In granting Google’s third motion to dismiss, the Court previously found that the “Plaintiffs’ only alleged injury-in-fact was the depletion of battery and bandwidth resulting from systemic, repeated transmission of personal information from Android devices to third-party developers.” Id. at 2. However, in amending and re-pleading their claims for the fourth time, the Court found that “Plaintiffs managed something somewhat unusual: they pled themselves out of a case.” Id. Finding that injury-in-fact was no longer sufficiently alleged, particularly given that Plaintiffs failed to allege any actual disclosure to third parties from Plaintiffs’ own devices, the Northern California Court ruled that it would unfairly prejudice Google to let the Plaintiffs amend their complaint again, and ordered the dismissal without further leave to amend.

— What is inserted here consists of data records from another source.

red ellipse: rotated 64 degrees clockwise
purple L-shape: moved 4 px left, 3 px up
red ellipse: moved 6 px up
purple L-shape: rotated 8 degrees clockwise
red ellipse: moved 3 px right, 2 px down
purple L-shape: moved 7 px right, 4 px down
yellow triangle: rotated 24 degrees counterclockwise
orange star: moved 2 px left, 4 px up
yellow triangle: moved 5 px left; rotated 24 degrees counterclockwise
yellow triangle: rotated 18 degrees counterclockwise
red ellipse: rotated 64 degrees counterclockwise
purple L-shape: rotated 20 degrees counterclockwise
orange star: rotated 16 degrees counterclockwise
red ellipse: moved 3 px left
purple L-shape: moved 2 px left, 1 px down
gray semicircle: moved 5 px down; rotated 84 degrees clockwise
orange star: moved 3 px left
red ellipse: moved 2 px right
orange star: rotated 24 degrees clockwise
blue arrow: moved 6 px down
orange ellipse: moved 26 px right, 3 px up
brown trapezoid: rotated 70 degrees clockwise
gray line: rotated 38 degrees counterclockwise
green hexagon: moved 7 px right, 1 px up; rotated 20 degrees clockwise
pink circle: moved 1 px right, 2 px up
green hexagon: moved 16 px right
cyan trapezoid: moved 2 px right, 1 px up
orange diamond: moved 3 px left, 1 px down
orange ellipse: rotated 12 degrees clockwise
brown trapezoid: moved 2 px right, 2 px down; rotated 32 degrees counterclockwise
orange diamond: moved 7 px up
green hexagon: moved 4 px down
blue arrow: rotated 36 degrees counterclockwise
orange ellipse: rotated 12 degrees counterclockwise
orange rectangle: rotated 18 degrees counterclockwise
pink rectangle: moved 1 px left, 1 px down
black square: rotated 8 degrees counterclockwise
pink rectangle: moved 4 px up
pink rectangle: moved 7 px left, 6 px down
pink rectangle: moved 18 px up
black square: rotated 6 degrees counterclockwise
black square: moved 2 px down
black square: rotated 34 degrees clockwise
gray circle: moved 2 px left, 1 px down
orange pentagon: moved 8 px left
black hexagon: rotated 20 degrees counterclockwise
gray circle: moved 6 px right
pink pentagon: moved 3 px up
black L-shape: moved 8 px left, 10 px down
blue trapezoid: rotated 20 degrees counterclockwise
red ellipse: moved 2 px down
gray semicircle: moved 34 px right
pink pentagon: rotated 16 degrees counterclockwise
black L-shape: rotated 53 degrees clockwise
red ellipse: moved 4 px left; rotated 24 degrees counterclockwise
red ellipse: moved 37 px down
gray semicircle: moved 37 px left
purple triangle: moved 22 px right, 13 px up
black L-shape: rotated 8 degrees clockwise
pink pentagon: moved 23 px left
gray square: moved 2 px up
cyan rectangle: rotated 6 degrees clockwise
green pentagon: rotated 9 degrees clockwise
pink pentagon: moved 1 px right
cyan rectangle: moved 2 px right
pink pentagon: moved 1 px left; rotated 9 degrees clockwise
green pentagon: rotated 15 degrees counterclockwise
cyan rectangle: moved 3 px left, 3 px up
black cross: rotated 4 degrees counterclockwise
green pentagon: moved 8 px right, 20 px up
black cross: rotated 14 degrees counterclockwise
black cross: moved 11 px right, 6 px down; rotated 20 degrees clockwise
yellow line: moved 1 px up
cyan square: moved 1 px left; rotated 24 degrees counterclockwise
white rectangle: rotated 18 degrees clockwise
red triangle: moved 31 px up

The Court held that Plaintiffs failed to satisfy all three prongs needed to establish Article III standing, including (i) injury-in-fact that is concrete and actual or imminent and not hypothetical; (ii) injury that is fairly traceable to the action of the defendant being challenged; and (iii) likelihood that the injury will be redressed by a favorable decision. Id. at 8. First, the Court found no evidence of any injury-in-fact because there was no longer any allegation that the battery-and-bandwidth-using transmissions containing personal information ever occurred from Plaintiffs’ phones or ever went to a third party. The Court noted that, “Plaintiffs do not allege economic injury from any dissemination – or any dissemination at all – or any injury in the form of loss of the Plaintiffs’ ability to sell their own information or its market value.” Id. at 11 (footnotes omitted). Second, the Court found no nexus between Plaintiffs’ claim of battery and bandwidth depletion and any action by Google. Specifically, the Court noted that there was no allegation of any personal information being transmitted when a user purchased an app from Google Play. “Put another way, the loss of battery life or use of bandwidth is not ‘fairly traceable to the challenged action’ as the downloading of the app occurs before any record of the transaction or making available of information for look-up.” Id. at 13. Third, the Court held that any injury is not redressable by a favorable decision. Said differently, the Court found that, “[e]ven if tomorrow this court ordered Google to cease making any transaction data available whatsoever to the developers from whom users purchase apps, it would not change the battery and bandwidth use of the purchase process at all.” Id. at 13 (footnote omitted).
In sum, the decision makes no new law but rather continues the trend of courts dismissing cases because the “mere risk of future disclosure is not an Article III injury-in-fact.” Id. at 9.